Once the model is fit with scaled data, how can I predict with new data (either one or more data points at a time) using the fit model?

What I am using is

1. Scale the data

   NewData_Scaled = preprocessing.scale(NewData)

2. Predict the data

   PredictedTarget = model.predict(NewData_Scaled)

I think I am missing a transformation function with preprocessing.scale so that I can save it with the trained model and then apply it on the new unseen data? any help please.

Answer 1

Take a look at these docs .

You can use the StandardScaler class of the preprocessing module to remember the scaling of your training data so you can apply it to future values.

from sklearn.preprocessing import StandardScaler
X_train = np.array([[ 1., -1.,  2.],
                    [ 2.,  0.,  0.],
                    [ 0.,  1., -1.]])
scaler = preprocessing.StandardScaler().fit(X_train)

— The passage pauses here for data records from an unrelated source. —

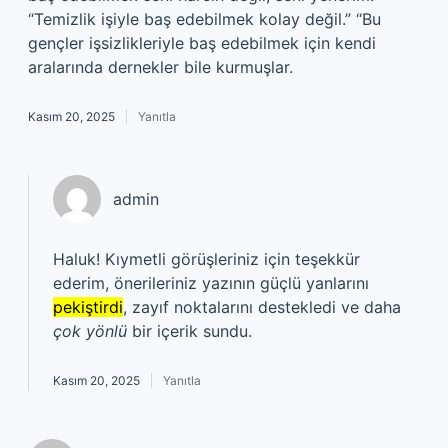
“Temizlik işiyle baş edebilmek kolay değil.” “Bu
gençler işsizlikleriyle baş edebilmek için kendi
aralarında dernekler bile kurmuşlar.
Kasım 20, 2025
Yanıtla
admin
Haluk! Kıymetli görüşleriniz için teşekkür
ederim, önerileriniz yazının güçlü yanlarını
pekiştirdi
, zayıf noktalarını destekledi ve daha
çok yönlü
bir içerik sundu.
Kasım 20, 2025
Yanıtla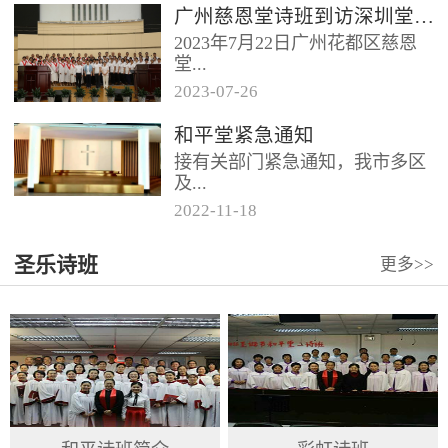
广州慈恩堂诗班到访深圳堂、和平堂
2023年7月22日广州花都区慈恩
堂...
2023
-
07
-
26
联合诗班在叶海莲牧师的带领
和平堂紧急通知
下，先后到访基督教和平堂、深
接有关部门紧急通知，我市多区
圳堂。 上午和平堂教...
及...
2022
-
11
-
18
罗湖区出现社会面疫情，目前情
圣乐诗班
更多>>
况比较复杂。基督教和平堂自11
月19日起，执行实施“双暂停”
措...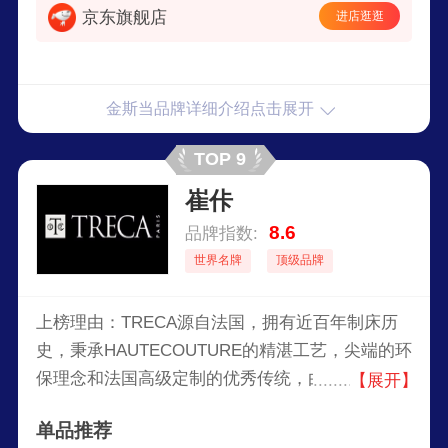
京东旗舰店
进店逛逛
金斯当品牌详细介绍点击展开
TOP 9
崔佧
8.6
品牌指数:
世界名牌
顶级品牌
上榜理由：TRECA源自法国，拥有近百年制床历
史，秉承HAUTECOUTURE的精湛工艺，尖端的环
保理念和法国高级定制的优秀传统，由欧洲名师执
【展开】
掌设计床体，打造舒适尊贵床垫。受到众多政界名
单品推荐
流、娱乐体育明星的青睐，有着全球高端床垫第一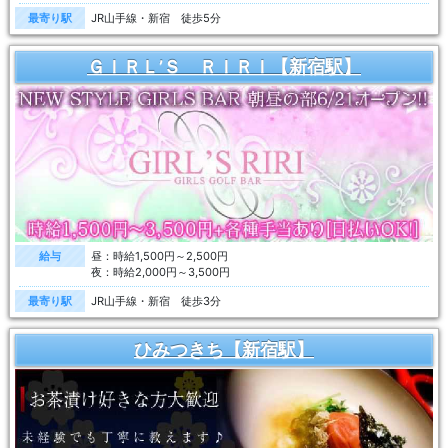
最寄り駅
JR山手線・新宿 徒歩5分
ＧＩＲＬ’Ｓ ＲＩＲＩ【新宿駅】
給与
昼：時給1,500円～2,500円
夜：時給2,000円～3,500円
最寄り駅
JR山手線・新宿 徒歩3分
ひみつきち【新宿駅】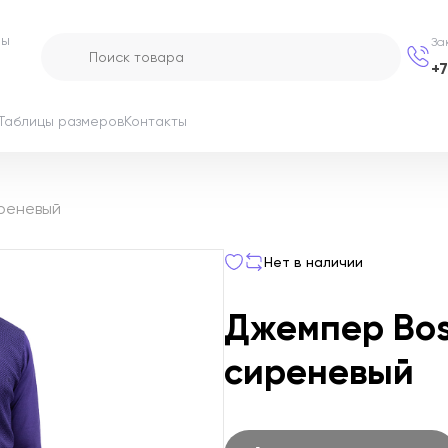
ры
За
+
Таблицы размеров
Контакты
иреневый
Нет в наличии
Джемпер Bos
сиреневый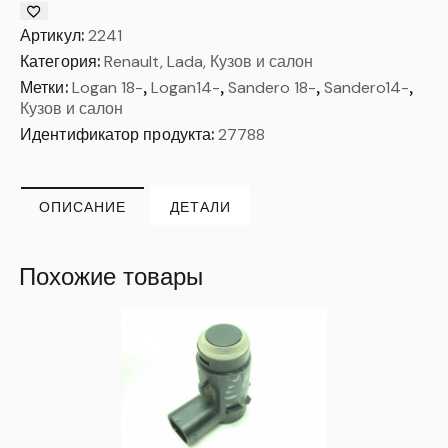
Артикул:
2241
Категория:
Renault, Lada, Кузов и салон
Метки:
Logan 18-
,
Logan14-
,
Sandero 18-
,
Sandero14-
,
Кузов и салон
Идентификатор продукта:
27788
ОПИСАНИЕ
ДЕТАЛИ
Похожие товары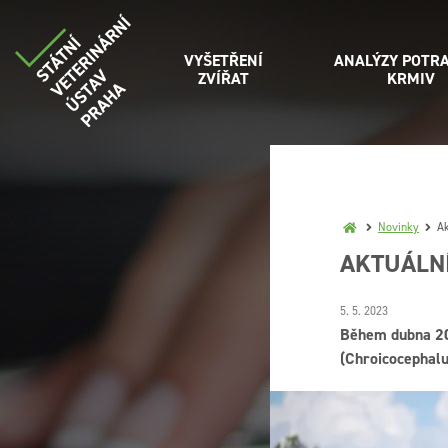
VYŠETŘENÍ
ANALÝZY POTRA
ZVÍŘAT
KRMIV
Novinky
Ak
AKTUÁLNÍ
5. 5. 2023
Během dubna 202
(Chroicocephalu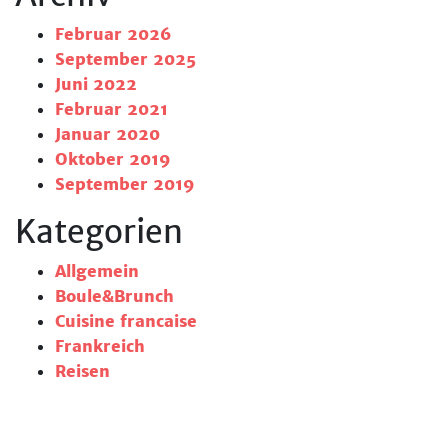
Februar 2026
September 2025
Juni 2022
Februar 2021
Januar 2020
Oktober 2019
September 2019
Kategorien
Allgemein
Boule&Brunch
Cuisine francaise
Frankreich
Reisen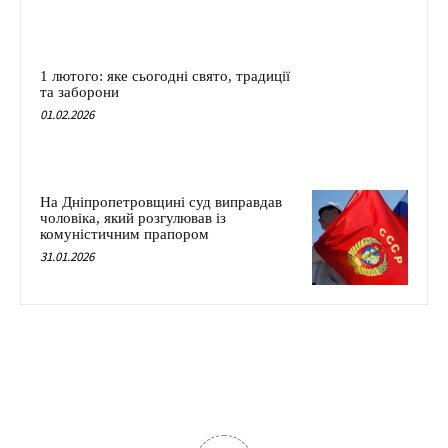
1 лютого: яке сьогодні свято, традиції
та заборони
01.02.2026
На Дніпропетровщині суд виправдав
чоловіка, який розгулював із
комуністичним прапором
31.01.2026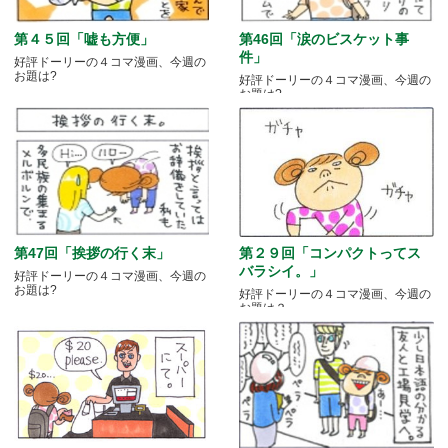
第４５回「嘘も方便」
第46回「涙のビスケット事
件」
好評ドーリーの４コマ漫画、今週の
お題は?
好評ドーリーの４コマ漫画、今週の
お題は?
第47回「挨拶の行く末」
第２９回「コンパクトってス
バラシイ。」
好評ドーリーの４コマ漫画、今週の
お題は?
好評ドーリーの４コマ漫画、今週の
お題は？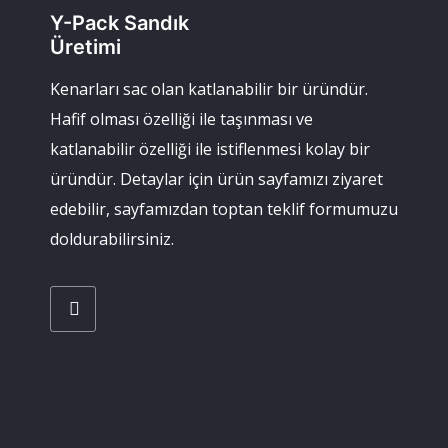
Y-Pack Sandık
Üretimi
Kenarları sac olan katlanabilir bir üründür.
Hafif olması özelliği ile taşınması ve
katlanabilir özelliği ile istiflenmesi kolay bir
üründür. Detaylar için ürün sayfamızı ziyaret
edebilir, sayfamızdan toptan teklif formumuzu
doldurabilirsiniz.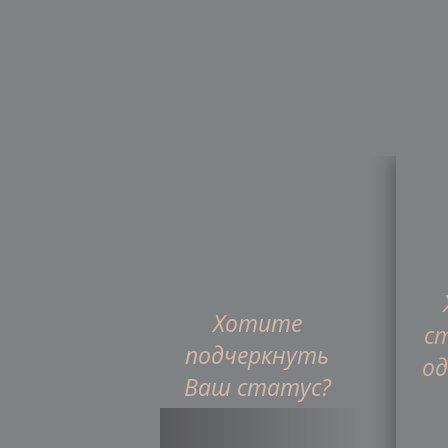
Хотите
Главная
Интернет-ма
с
подчеркнуть
од
Ваш статус?
Франшиза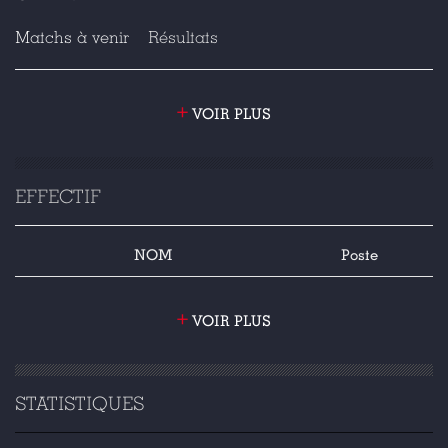
Matchs à venir
Résultats
+
VOIR PLUS
EFFECTIF
NOM
Poste
+
VOIR PLUS
STATISTIQUES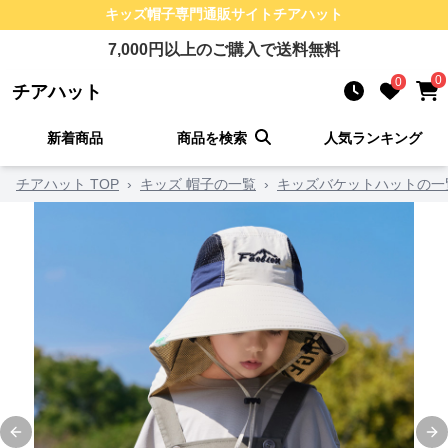
キッズ帽子
専門通販サイト
チアハット
7,000
円以上のご購入で送料無料
0
0
チアハット
新着商品
商品を検索
人気ランキング
チアハット TOP
›
キッズ 帽子の一覧
›
キッズバケットハットの一
Previous slide
Ne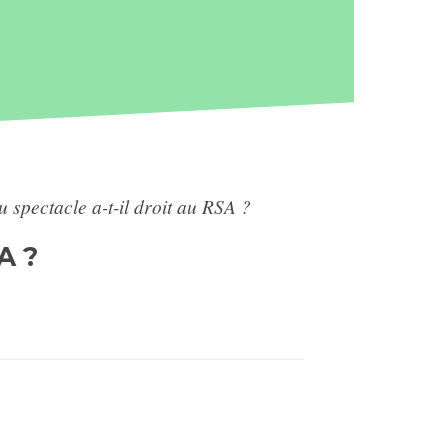
u spectacle a-t-il droit au RSA ?
A ?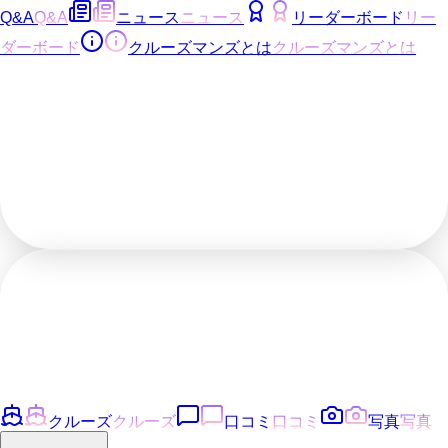
Q&A
Q&A
ニュース
ニュース
リーダーボード
リー
ダーボード
クルーズマンズとは
クルーズマンズとは
クルーズ
クルーズ
口コミ
口コミ
写真
写真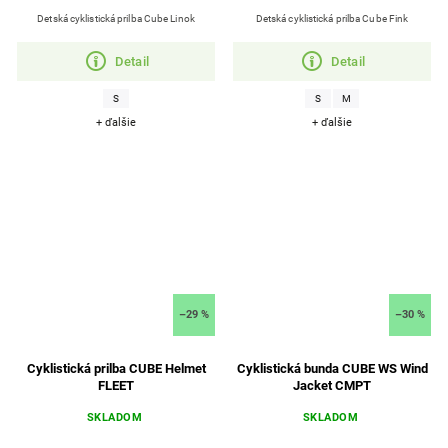
Detská cyklistická prilba Cube Linok
Detská cyklistická prilba Cube Fink
Detail
Detail
S
S
M
+ ďalšie
+ ďalšie
–29 %
–30 %
Cyklistická prilba CUBE Helmet
Cyklistická bunda CUBE WS Wind
FLEET
Jacket CMPT
SKLADOM
SKLADOM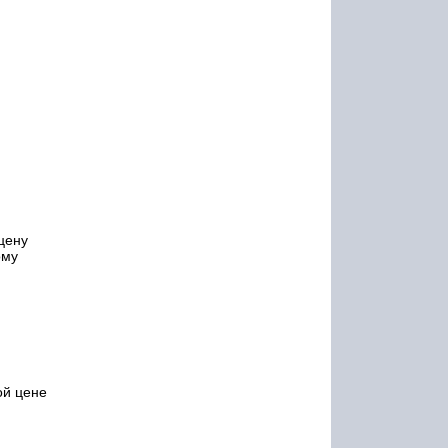
цену
ому
ой цене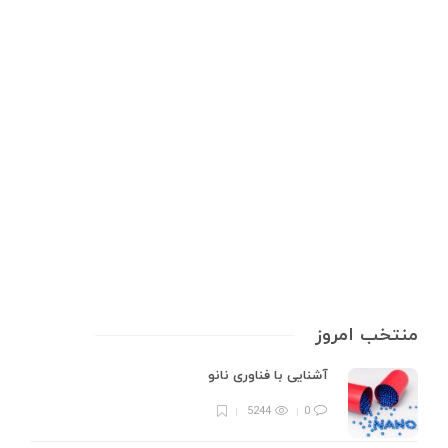
پودر سرب چیست؟ بررسی کامل
کاربردها، خطرات و نکات ایمنی
پودر سرب، ماده‌ای با تاریخچه‌ای کهن و کاربردهای گسترده در صنایع مختلف، از
دوران باستان تا به امروز نقش مهمی در فناوری و صنعت ایفا کرده است. این
ماده که از فلز سرب (Pb) با عدد اتمی 82 به دست می‌آید، به دلیل ویژگی‌های
منحصربه‌فرد…
7 min
0
منتخب امروز
آشنایی با فناوری نانو
5244
0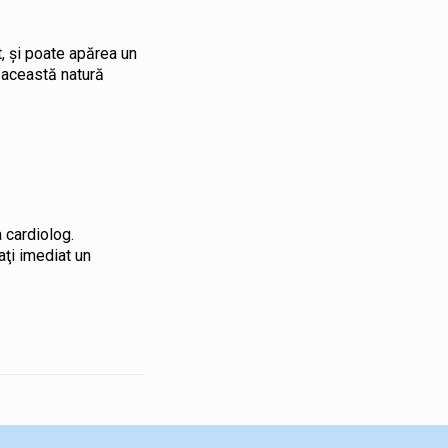
t, și poate apărea un
e această natură
 cardiolog.
aţi imediat un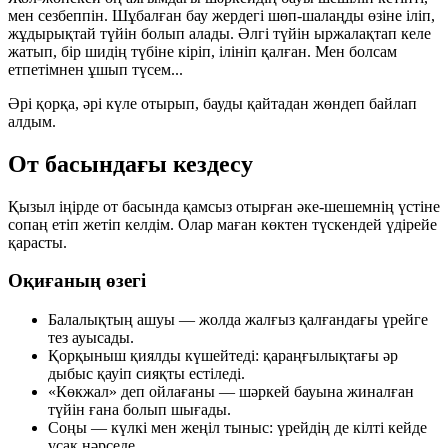
мен сезбеппін. Шұбалған бау жердегі шөп-шалаңды өзіне іліп,
жұдырықтай түйін болып алады. Әлгі түйін ыржалақтап келе
жатып, бір шидің түбіне кіріп, ілініп қалған. Мен болсам
етпетімнен ұшып түсем...
Әрі қорқа, әрі күле отырып, бауды қайтадан жөндеп байлап
алдым.
От басындағы кездесу
Қызыл іңірде от басында қамсыз отырған әке-шешемнің үстіне
сопаң етіп жетіп келдім. Олар маған көктен түскендей үдірейе
қарасты.
Оқиғаның өзегі
Балалықтың ашуы — жолда жалғыз қалғандағы үрейге
тез ауысады.
Қорқыныш қиялды күшейтеді: қараңғылықтағы әр
дыбыс қауіп сияқты естіледі.
«Көкжал» деп ойлағаны — шәркей бауына жиналған
түйін ғана болып шығады.
Соңы — күлкі мен жеңіл тыныс: үрейдің де кілті кейде
ұсақ нәрседе.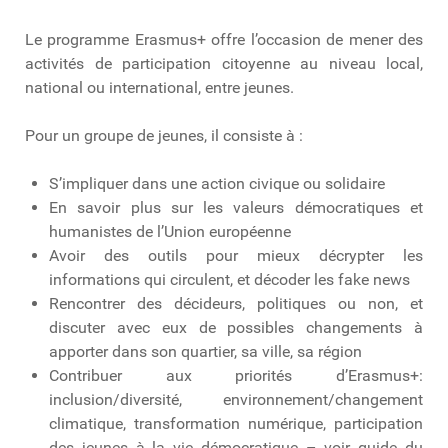
Le programme Erasmus+ offre l’occasion de mener des
activités de participation citoyenne au niveau local,
national ou international, entre jeunes.
Pour un groupe de jeunes, il consiste à :
S’impliquer dans une action civique ou solidaire
En savoir plus sur les valeurs démocratiques et
humanistes de l’Union européenne
Avoir des outils pour mieux décrypter les
informations qui circulent, et décoder les fake news
Rencontrer des décideurs, politiques ou non, et
discuter avec eux de possibles changements à
apporter dans son quartier, sa ville, sa région
Contribuer aux priorités d’Erasmus+:
inclusion/diversité, environnement/changement
climatique, transformation numérique, participation
des jeunes à la vie démocratique – voir guide du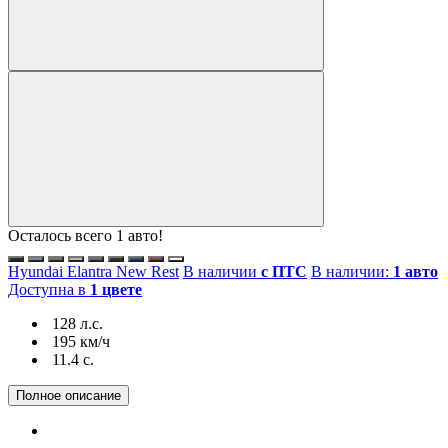
Осталось всего 1 авто!
Hyundai Elantra New Rest
В наличии
с ПТС
В наличии:
1 авто
Доступна в
1 цвете
128 л.с.
195 км/ч
11.4 c.
Полное описание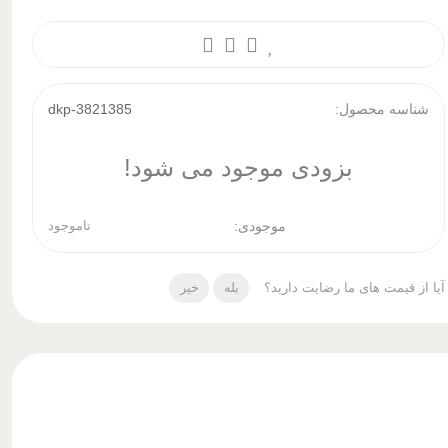
شناسه محصول:
dkp-3821385
بزودی موجود می شود!
موجودی:
ناموجود
آیا از قیمت های ما رضایت دارید؟
بله
خیر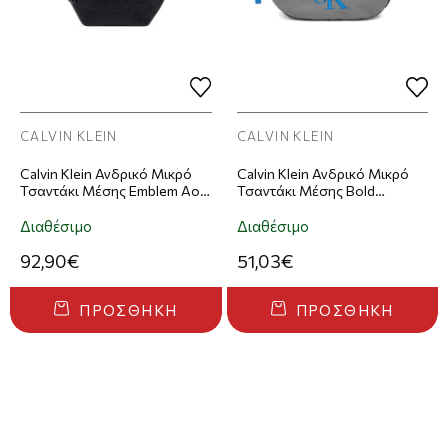
CALVIN KLEIN
CALVIN KLEIN
Calvin Klein Ανδρικό Μικρό
Calvin Klein Ανδρικό Μικρό
Τσαντάκι Μέσης Emblem Aop
Τσαντάκι Μέσης Bold
Deboss Waistbag Μαύρο
Waistbag Γκρι
Διαθέσιμο
Διαθέσιμο
92,90€
51,03€
ΠΡΟΣΘΉΚΗ
ΠΡΟΣΘΉΚΗ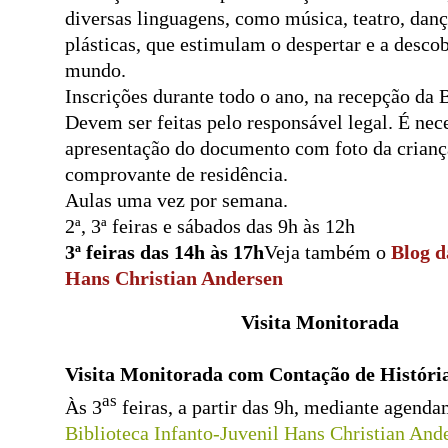
diversas linguagens, como música, teatro, danç
plásticas, que estimulam o despertar e a descob
mundo.
Inscrições durante todo o ano, na recepção da B
Devem ser feitas pelo responsável legal. É nece
apresentação do documento com foto da crianç
comprovante de residência.
Aulas uma vez por semana.
2ª, 3ª feiras e sábados das 9h às 12h
3ª feiras das 14h às 17h
Veja também o
Blog d
Hans Christian Andersen
Visita Monitorada
Visita Monitorada com Contação de Históri
as
Às 3
feiras, a partir das 9h, mediante agend
Biblioteca Infanto-Juvenil Hans Christian And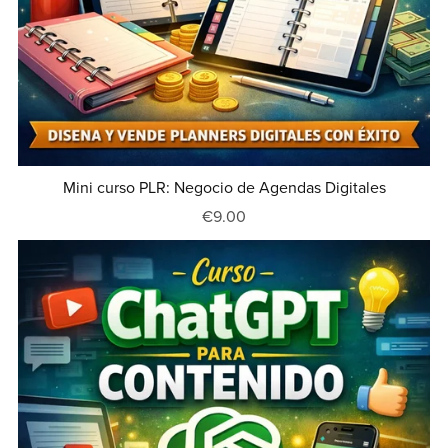
Mini curso PLR: Negocio de Agendas Digitales
€9.00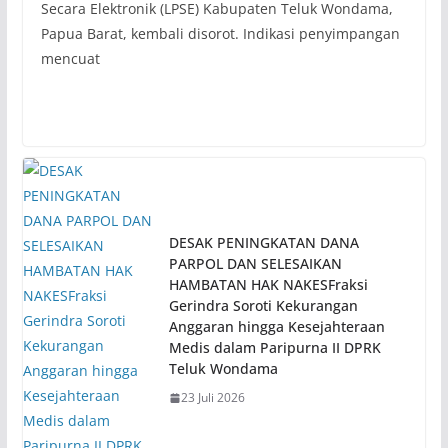
Secara Elektronik (LPSE) Kabupaten Teluk Wondama,
Papua Barat, kembali disorot. Indikasi penyimpangan
mencuat
DESAK PENINGKATAN DANA
PARPOL DAN SELESAIKAN
HAMBATAN HAK NAKESFraksi
Gerindra Soroti Kekurangan
Anggaran hingga Kesejahteraan
Medis dalam Paripurna II DPRK
Teluk Wondama
23 Juli 2026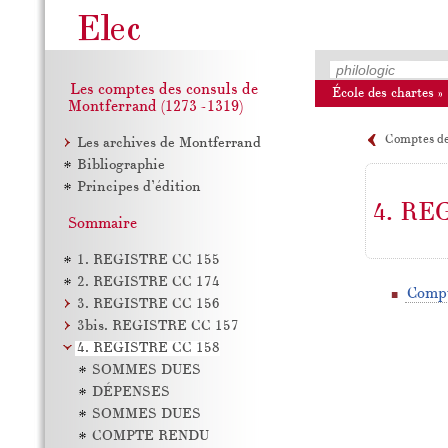
Les comptes des consuls de
École des chartes
»
Montferrand (1273–1319)
Comptes de
Les archives de Montferrand
Bibliographie
Principes d’édition
4. RE
Sommaire
1. REGISTRE CC 155
2. REGISTRE CC 174
Compt
3. REGISTRE CC 156
3bis. REGISTRE CC 157
4. REGISTRE CC 158
SOMMES DUES
DÉPENSES
SOMMES DUES
COMPTE RENDU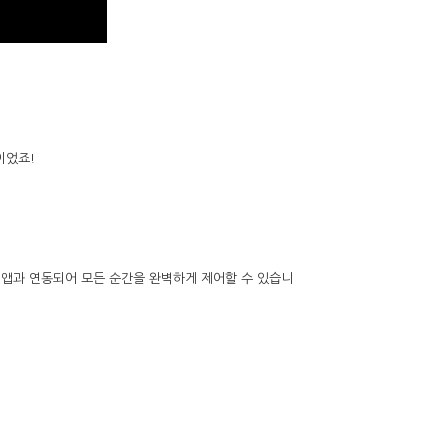
이었죠!
앱과 연동되어 모든 순간을 완벽하게 제어할 수 있습니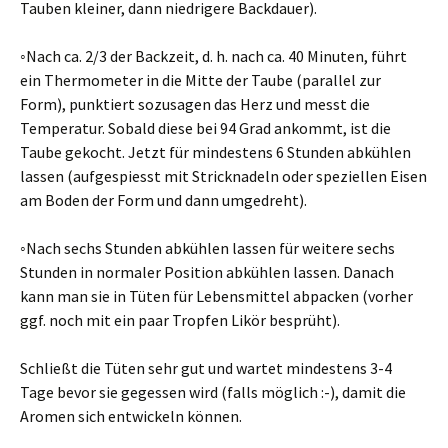
Tauben kleiner, dann niedrigere Backdauer).
◦Nach ca. 2/3 der Backzeit, d. h. nach ca. 40 Minuten, führt
ein Thermometer in die Mitte der Taube (parallel zur
Form), punktiert sozusagen das Herz und messt die
Temperatur. Sobald diese bei 94 Grad ankommt, ist die
Taube gekocht. Jetzt für mindestens 6 Stunden abkühlen
lassen (aufgespiesst mit Stricknadeln oder speziellen Eisen
am Boden der Form und dann umgedreht).
◦Nach sechs Stunden abkühlen lassen für weitere sechs
Stunden in normaler Position abkühlen lassen. Danach
kann man sie in Tüten für Lebensmittel abpacken (vorher
ggf. noch mit ein paar Tropfen Likör besprüht).
Schließt die Tüten sehr gut und wartet mindestens 3-4
Tage bevor sie gegessen wird (falls möglich :-), damit die
Aromen sich entwickeln können.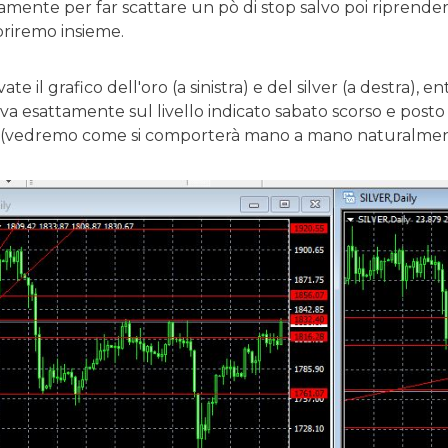
mente per far scattare un pò di stop salvo poi riprendersi
priremo insieme.
vate il grafico dell'oro (a sinistra) e del silver (a destra)
rova esattamente sul livello indicato sabato scorso e pos
(vedremo come si comporterà mano a mano naturalmen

scaler has calculated the mean and scaling factor to standardize each feature.

>>>scaler.mean_
array([ 1. ...,  0. ...,  0.33...])
>>>scaler.scale_                                       
array([ 0.81...,  0.81...,  1.24...])

To apply it to a dataset:

import numpy as np

X_train_scaled = scaler.transform(X_train)
new_data = np.array([-1.,  1., 0.])    
new_data_scaled = scaler.transform(new_data)
>>>new_data_scaled
array([[-2.44...,  1.22..., -0.26...]])

Answer 2

Above answer is OK when you have use train data and test data in single run...
But what if you want to test or infer after training

This will surely help

from sklearn.preprocessing import StandardScaler
import numpy as np
from sklearn import datasets

iris = datasets.load_iris()
X = iris.data 

sc = StandardScaler()
sc.fit(X)
x = sc.transform(X)
#On new data, though data count is one but Features count is still Four
sc.transform(np.array([[6.5, 1.5, 2.5, 6.5]]))  # to verify the last returned output



std  = np.sqrt(sc.var_)
np.save('std.npy',std )
np.save('mean.npy',sc.mean_)

This block is independent

s = np.load('std.npy')
m = np.load('mean.npy')
(np.array([[6.5, 1.5, 2.5, 6.5]] - m)) / s   # z = (x - u) / s ---> Main formula
# will have same output as above